Problem —
Output the listing exactly as written, apart from its pictures.

::::::

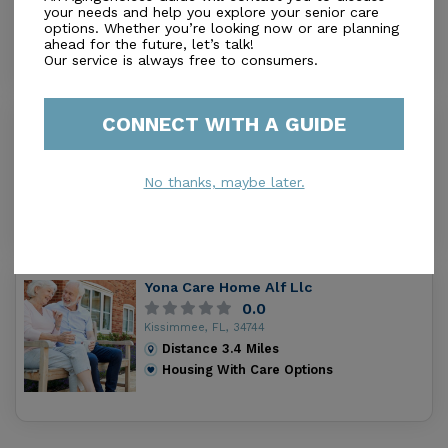
your needs and help you explore your senior care
Distance
2.5
Miles
options. Whether you’re looking now or are planning
Housing With Care Options
ahead for the future, let’s talk!
Our service is always free to consumers.
CONNECT WITH A GUIDE
The Halcyon House At Plumwood
0.0
Kissimmee, FL, 34743
No thanks, maybe later.
Distance
2.7
Miles
Housing With Care Options
Yona Care Home Alf Llc
0.0
Kissimmee, FL, 34744
Distance
3.4
Miles
Housing With Care Options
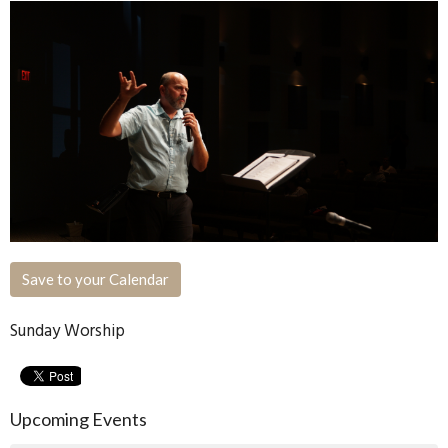
Save to your Calendar
Sunday Worship
Upcoming Events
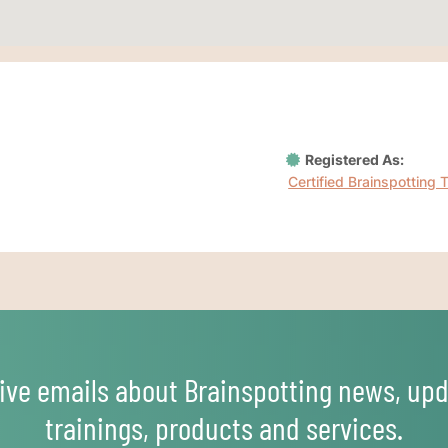
Registered As:
Certified Brainspotting 
ive emails about Brainspotting news, upd
trainings, products and services.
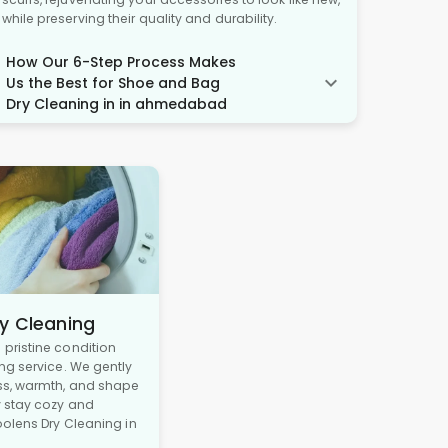
while preserving their quality and durability.
How Our 6-Step Process Makes
Us the Best for Shoe and Bag
Dry Cleaning in in ahmedabad
y Cleaning
pristine condition
ng service. We gently
ss, warmth, and shape
y stay cozy and
oolens Dry Cleaning in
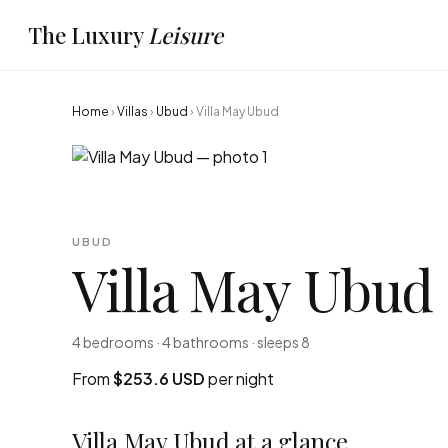
The Luxury
Leisure
Home
›
Villas
›
Ubud
›
Villa May Ubud
UBUD
Villa May Ubud
4 bedrooms · 4 bathrooms · sleeps 8
From
$253.6 USD
per night
Villa May Ubud at a glance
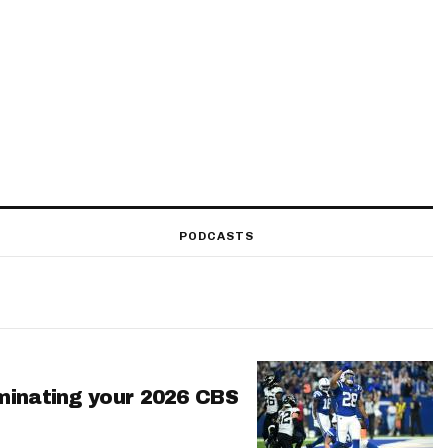
PODCASTS
minating your 2026 CBS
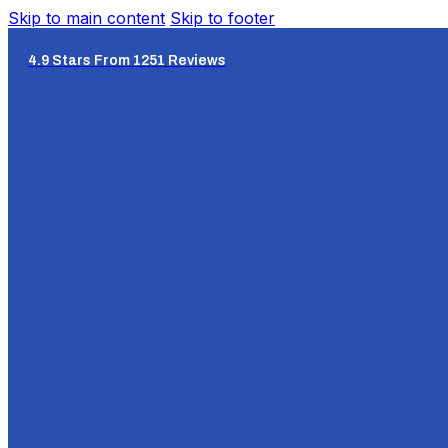
Skip to main content
Skip to footer
4.9 Stars From 1251 Reviews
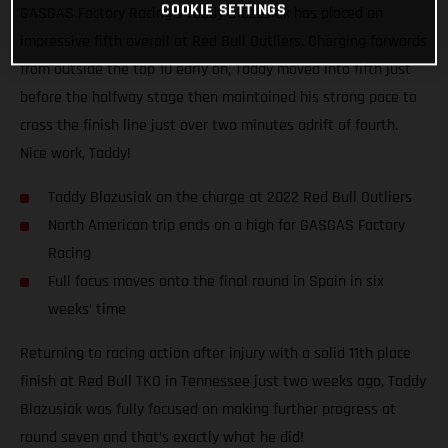
COOKIE SETTINGS
GASGAS Factory Racing’s Taddy Blazusiak has placed an
impressive fifth overall at Red Bull Outliers. Charging forwards
from outside the top 10 early on, Taddy moved into fifth just
before the halfway stage then maintained his strong pace to
cross the finish line just over two minutes adrift of fourth.
Nice work, Taddy!
Taddy Blazusiak on the charge at 2022 Red Bull Outliers
North American trip ends on a high for GASGAS Factory
Racing
Full focus moves onto the final round in Spain in six
weeks’ time
Returning to racing action after injury with a solid 11th place
finish at Red Bull TKO in Tennessee just two weeks ago, Taddy
Blazusiak was fully focused on making further progress at
round seven and that’s exactly what he did!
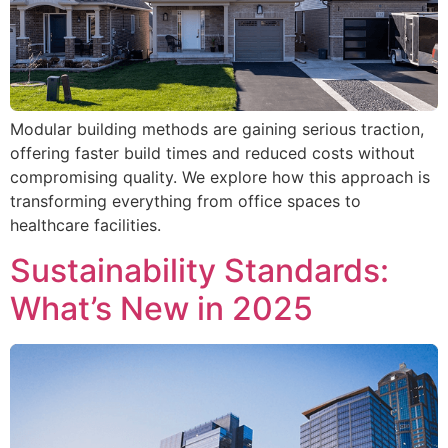
Modular building methods are gaining serious traction,
offering faster build times and reduced costs without
compromising quality. We explore how this approach is
transforming everything from office spaces to
healthcare facilities.
Sustainability Standards:
What’s New in 2025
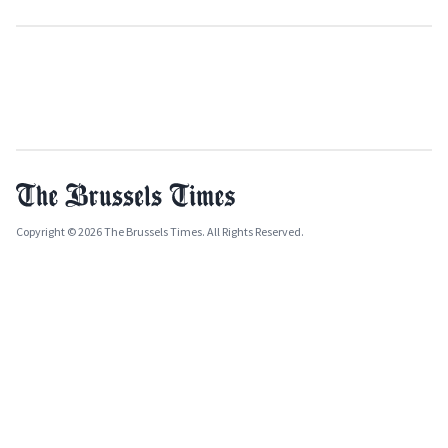
Copyright © 2026 The Brussels Times. All Rights Reserved.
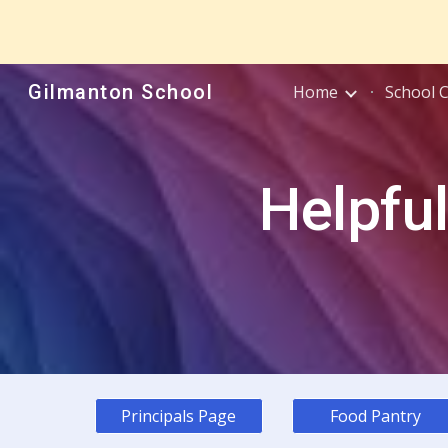
Sk
Gilmanton School
Home
School 
Helpful
Principals Page
Food Pantry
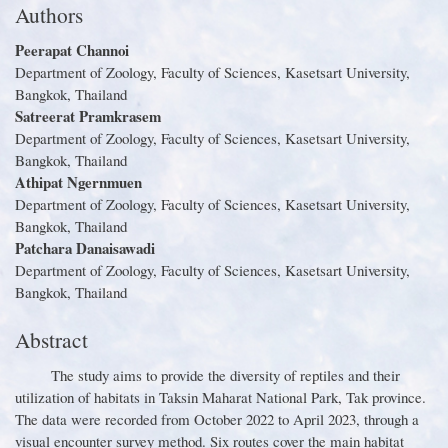
Authors
Peerapat Channoi
Department of Zoology, Faculty of Sciences, Kasetsart University,
Bangkok, Thailand
Satreerat Pramkrasem
Department of Zoology, Faculty of Sciences, Kasetsart University,
Bangkok, Thailand
Athipat Ngernmuen
Department of Zoology, Faculty of Sciences, Kasetsart University,
Bangkok, Thailand
Patchara Danaisawadi
Department of Zoology, Faculty of Sciences, Kasetsart University,
Bangkok, Thailand
Abstract
The study aims to provide the diversity of reptiles and their
utilization of habitats in Taksin Maharat National Park, Tak province
.
The data were recorded from October 2022 to April 2023, through a
visual encounter survey method
.
Six routes cover the main habitat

::::::

Solution below —
your needs and help you explore your senior care
Distance
2.5
Miles
options. Whether you’re looking now or are planning
Housing With Care Options
ahead for the future, let’s talk!
Our service is always free to consumers.
CONNECT WITH A GUIDE
The Halcyon House At Plumwood
0.0
Kissimmee, FL, 34743
No thanks, maybe later.
Distance
2.7
Miles
Housing With Care Options
Yona Care Home Alf Llc
0.0
Kissimmee, FL, 34744
Distance
3.4
Miles
Housing With Care Options
Save to your Calendar
Sunday Worship
Upcoming Events
Registered As:
Certified Brainspotting 
ive emails about Brainspotting news, upd
trainings, products and services.
while preserving their quality and durability.
How Our 6-Step Process Makes
Us the Best for Shoe and Bag
Dry Cleaning in in ahmedabad
y Cleaning
pristine condition
ng service. We gently
ss, warmth, and shape
y stay cozy and
oolens Dry Cleaning in
The Luxury
Leisure
Home
›
Villas
›
Ubud
›
Villa May Ubud
UBUD
Villa May Ubud
4 bedrooms · 4 bathrooms · sleeps 8
From
$253.6 USD
per night
Villa May Ubud at a glance
PODCASTS
minating your 2026 CBS
Skip to main content
Skip to footer
4.9 Stars From 1251 Reviews
COOKIE SETTINGS
GASGAS Factory Racing’s Taddy Blazusiak has placed an
impressive fifth overall at Red Bull Outliers. Charging forwards
from outside the top 10 early on, Taddy moved into fifth just
before the halfway stage then maintained his strong pace to
cross the finish line just over two minutes adrift of fourth.
Nice work, Taddy!
Taddy Blazusiak on the charge at 2022 Red Bull Outliers
North American trip ends on a high for GASGAS Factory
Racing
Full focus moves onto the final round in Spain in six
weeks’ time
Returning to racing action after injury with a solid 11th place
finish at Red Bull TKO in Tennessee just two weeks ago, Taddy
Blazusiak was fully focused on making further progress at
round seven and that’s exactly what he did!
Modular building methods are gaining serious traction,
offering faster build times and reduced costs without
compromising quality. We explore how this approach is
transforming everything from office spaces to
healthcare facilities.
Sustainability Standards:
What’s New in 2025
Copyright © 2026 The Brussels Times. All Rights Reserved.
Sk
Gilmanton School
Home
School 
Helpful
Principals Page
Food Pantry
Authors
Peerapat Channoi
Department of Zoology, Faculty of Sciences, Kasetsart University,
Bangkok, Thailand
Satreerat Pramkrasem
Department of Zoology, Faculty of Sciences, Kasetsart University,
Bangkok, Thailand
Athipat Ngernmuen
Department of Zoology, Faculty of Sciences, Kasetsart University,
Bangkok, Thailand
Patchara Danaisawadi
Department of Zoology, Faculty of Sciences, Kasetsart University,
Bangkok, Thailand
Abstract
The study aims to provide the diversity of reptiles and their
utilization of habitats in Taksin Maharat National Park, Tak province
.
The data were recorded from October 2022 to April 2023, through a
visual encounter survey method
.
Six routes cover the main habitat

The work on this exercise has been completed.